Husband comes home and his wife is carefully researching it .
- Ironically , there's no foreign hair on your clothes ! So you newest mistress is bald  one!
Approaching and sniffing it .
- Aha , after she's bald , she does not wear any perfume !

A girl who walks through the park have a gold locket shaped plane around the neck. Sitting on a bench, a guy stare at the medallion, so she ask him smiling :
- Do you like my airplane on my locket ?
- Well, no , I'm watching the airport control tower !

One day John tells his mother
- Mom,  yesterday after you left, came a gorgeous blonde at home and my father took her into the room and ...
- Tell this when dad comes home. After some time and his father comes home :
- John, don t you have something to say to your mother?
- Mom, yesterday after you left , came a gorgeous blonde at home and my father took her into the room and slammed it down as you do with the postman !

- Oh, excuse me , I removed a healthy tooth . Now I have to get out and the sick one .
- It's nothing.
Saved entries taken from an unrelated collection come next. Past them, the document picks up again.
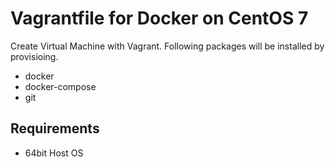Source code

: # Vagrantfile for Docker on CentOS 7

Create Virtual Machine with Vagrant. Following packages will be installed by provisioing.

- docker
- docker-compose
- git

## Requirements

- 64bit Host OS
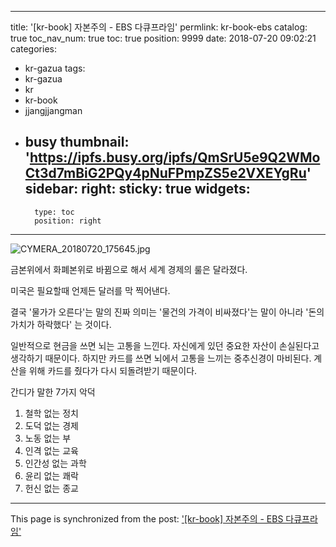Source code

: 
---
title: '[kr-book] 자본주의 - EBS 다큐프라임'
permlink: kr-book-ebs
catalog: true
toc_nav_num: true
toc: true
position: 9999
date: 2018-07-20 09:02:21
categories:
- kr-gazua
tags:
- kr-gazua
- kr
- kr-book
- jjangjjangman
- busy
thumbnail: 'https://ipfs.busy.org/ipfs/QmSrU5e9Q2WMoCt3d7mBiG2PQy4pNuFPmpZS5e2VXEYgRu'
sidebar:
    right:
        sticky: true
widgets:
    -
        type: toc
        position: right
---


![CYMERA_20180720_175645.jpg](https://ipfs.busy.org/ipfs/QmSrU5e9Q2WMoCt3d7mBiG2PQy4pNuFPmpZS5e2VXEYgRu)

금본위에서 화폐본위로 바뀜으로 해서
세계 경제의 룰은 달라졌다.

미국은 필요할때 언제든
달러를 막 찍어낸다.

결국 '물가가 오른다'는 말의 진짜 의미는
'물건의 가격이 비싸졌다'는 말이 아니라
'돈의 가치가 하락했다' 는 것이다.

일반적으로 현금을 쓰면 뇌는 고통을 느낀다.
자신에게 있던 중요한 자산이 손실된다고 생각하기 때문이다.
하지만 카드를 쓰면 뇌에서 고통을 느끼는 중추신경이 마비된다.
계산을 위해 카드를 줬다가 다시 되돌려받기 때문이다.


간디가 말한 7가지 악덕
1. 철학 없는 정치
2. 도덕 없는 경제
3. 노동 없는 부
4. 인격 없는 교육
5. 인간성 없는 과학
6. 윤리 없는 쾌락
7. 헌신 없는 종교

- - -

This page is synchronized from the post: ['[kr-book] 자본주의 - EBS 다큐프라임'](https://steemit.com/@lucky2015/kr-book-ebs)
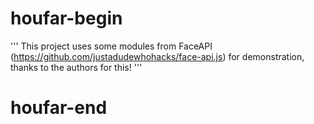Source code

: # houfar-begin
'''
This project uses some modules from FaceAPI (https://github.com/justadudewhohacks/face-api.js) for demonstration, thanks to the authors for this!
'''
# houfar-end
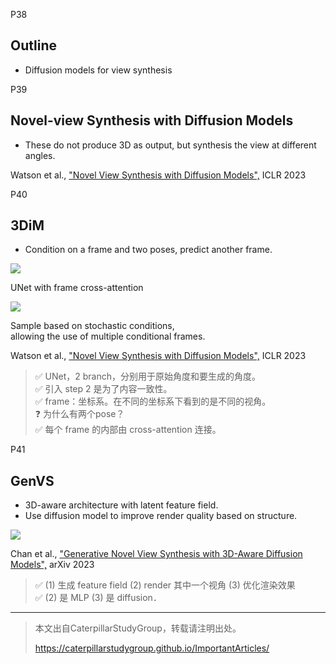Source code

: 
P38   
## Outline

 - Diffusion models for view synthesis   

P39
## Novel-view Synthesis with Diffusion Models   

 - These do not produce 3D as output, but synthesis the view at different angles.    

Watson et al., <u>"Novel View Synthesis with Diffusion Models",</u> ICLR 2023    

P40   
## 3DiM   

 - Condition on a frame and two poses, predict another frame.     

![](../assets/D3-40-1.png)  

UNet with frame cross-attention   

![](../assets/D3-40-2.png)  

Sample based on stochastic conditions,   
allowing the use of multiple conditional frames.    


Watson et al., <u>"Novel View Synthesis with Diffusion Models",</u> ICLR 2023    

> &#x2705; UNet，2 branch，分别用于原始角度和要生成的角度。   
> &#x2705; 引入 step 2 是为了内容一致性。   
> &#x2705; frame：坐标系。在不同的坐标系下看到的是不同的视角。    
> &#x2753; 为什么有两个pose？   
> &#x2705; 每个 frame 的内部由 cross-attention 连接。    

P41    
## GenVS   

 - 3D-aware architecture with latent feature field.    
 - Use diffusion model to improve render quality based on structure.   

![](../assets/D3-41.png)  

Chan et al., <u>"Generative Novel View Synthesis with 3D-Aware Diffusion Models",</u> arXiv 2023    

> &#x2705; (1) 生成 feature field (2) render 其中一个视角 (3) 优化渲染效果     
> &#x2705; (2) 是 MLP (3) 是 diffusion．    



---------------------------------------
> 本文出自CaterpillarStudyGroup，转载请注明出处。
>
> https://caterpillarstudygroup.github.io/ImportantArticles/
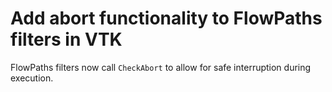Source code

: # Add abort functionality to FlowPaths filters in VTK

FlowPaths filters now call `CheckAbort` to allow for
safe interruption during execution.
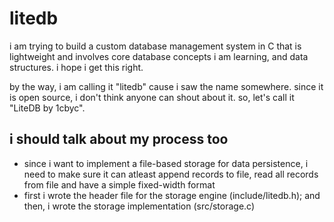 # litedb

i am trying to build a custom database management system in C that is lightweight and involves core database concepts i am learning, and data structures. i hope i get this right.

by the way, i am calling it "litedb" cause i saw the name somewhere. since it is open source, i don't think anyone can shout about it. so, let's call it "LiteDB by 1cbyc".

## i should talk about my process too
- since i want to implement a file-based storage for data persistence, i need to make sure it can atleast append records to file, read all records from file and have a simple fixed-width format
- first i wrote the header file for the storage engine (include/litedb.h); and then, i wrote the storage implementation (src/storage.c)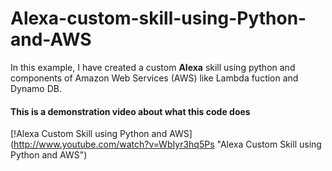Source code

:# Alexa-custom-skill-using-Python-and-AWS

In this example, I have created a custom **Alexa** skill using python and components of Amazon Web Services (AWS) like Lambda fuction and Dynamo DB.

#### This is a demonstration video about what this code does

[!Alexa Custom Skill using Python and AWS[](http://img.youtube.com/vi/WbIyr3hq5Ps/0.jpg)](http://www.youtube.com/watch?v=WbIyr3hq5Ps "Alexa Custom Skill using Python and AWS")
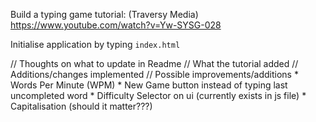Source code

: Build a typing game tutorial:
(Traversy Media) https://www.youtube.com/watch?v=Yw-SYSG-028

Initialise application by typing `index.html`

// Thoughts on what to update in Readme
  // What the tutorial added
  // Additions/changes implemented
  // Possible improvements/additions
    * Words Per Minute (WPM)
    * New Game button instead of typing last uncompleted word
    * Difficulty Selector on ui (currently exists in js file)
    * Capitalisation (should it matter???)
Well than God you are not a eyedoctor !

Coming home from his daily activities John sees Smith wearing an earring in his ear , walking along the street he says.
- But Smith since when do you wear a earrings?
- Well…. ...
- Smith I thought you were a serious man ...
- No …... ..
- Since when did you start wearing an earring?
- Ever since Mary found it in our bed ...

At Vaslui government was started a program to accommodate domestic violence for young married couples. The program is called First Slap .. )))
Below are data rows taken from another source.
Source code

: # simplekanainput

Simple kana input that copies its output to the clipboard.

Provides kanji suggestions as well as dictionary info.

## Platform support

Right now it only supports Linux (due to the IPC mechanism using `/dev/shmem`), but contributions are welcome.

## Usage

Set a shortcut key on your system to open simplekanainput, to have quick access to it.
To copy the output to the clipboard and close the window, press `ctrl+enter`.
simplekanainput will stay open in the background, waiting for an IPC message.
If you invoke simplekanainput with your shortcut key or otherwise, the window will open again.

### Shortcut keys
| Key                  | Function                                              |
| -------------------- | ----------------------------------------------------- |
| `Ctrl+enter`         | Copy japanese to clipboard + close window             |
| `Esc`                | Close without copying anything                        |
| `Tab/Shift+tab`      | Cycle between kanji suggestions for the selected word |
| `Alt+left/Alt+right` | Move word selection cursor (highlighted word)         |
A ventriloquist make a visit to a sheepfold , where exactly when the shepherd was with his sheep .
- How do you do ?
- Here , with my flock ...
- Can I talk to your dog?
- The dog does not talk !
Ventriloquist bows to dog :
- How are you, Rex ?
- Verry good , thank you. ( shepherd has stunned )
- Is the shepherd taking good care of you ?
- I am not complain . It gives me good food, doesen t beat me and from time to time and we play. The shepherd was sitting dumbfounded .
- Can I talk to your donkey ?
- Donkey doesen't talks ...
Ventriloquist approaching donkey :
- How are you , Donkey ?
- I am not complain . ( shepherd get shocked )
- Shepherd behave s well with you?
- Yes . She gives me grass and if the weather is bad he put s me in the barn ...
Shepherd falls back .
- Can I talk to the sheep that next to you ?
- That slut, she is lying all the time !

Guests are welcomed by Sf . Peter at the gate of heaven :
- Welcome to heaven , carefree place : here there is no work, school , hospitals , money ...
- We have arrived in Romania !

A lady got into the taxi and tells the taxi driver :
- Please be aware that I am the mother of eight children.
The cabbie turns around and look s at her :
- I should be the one who is careful?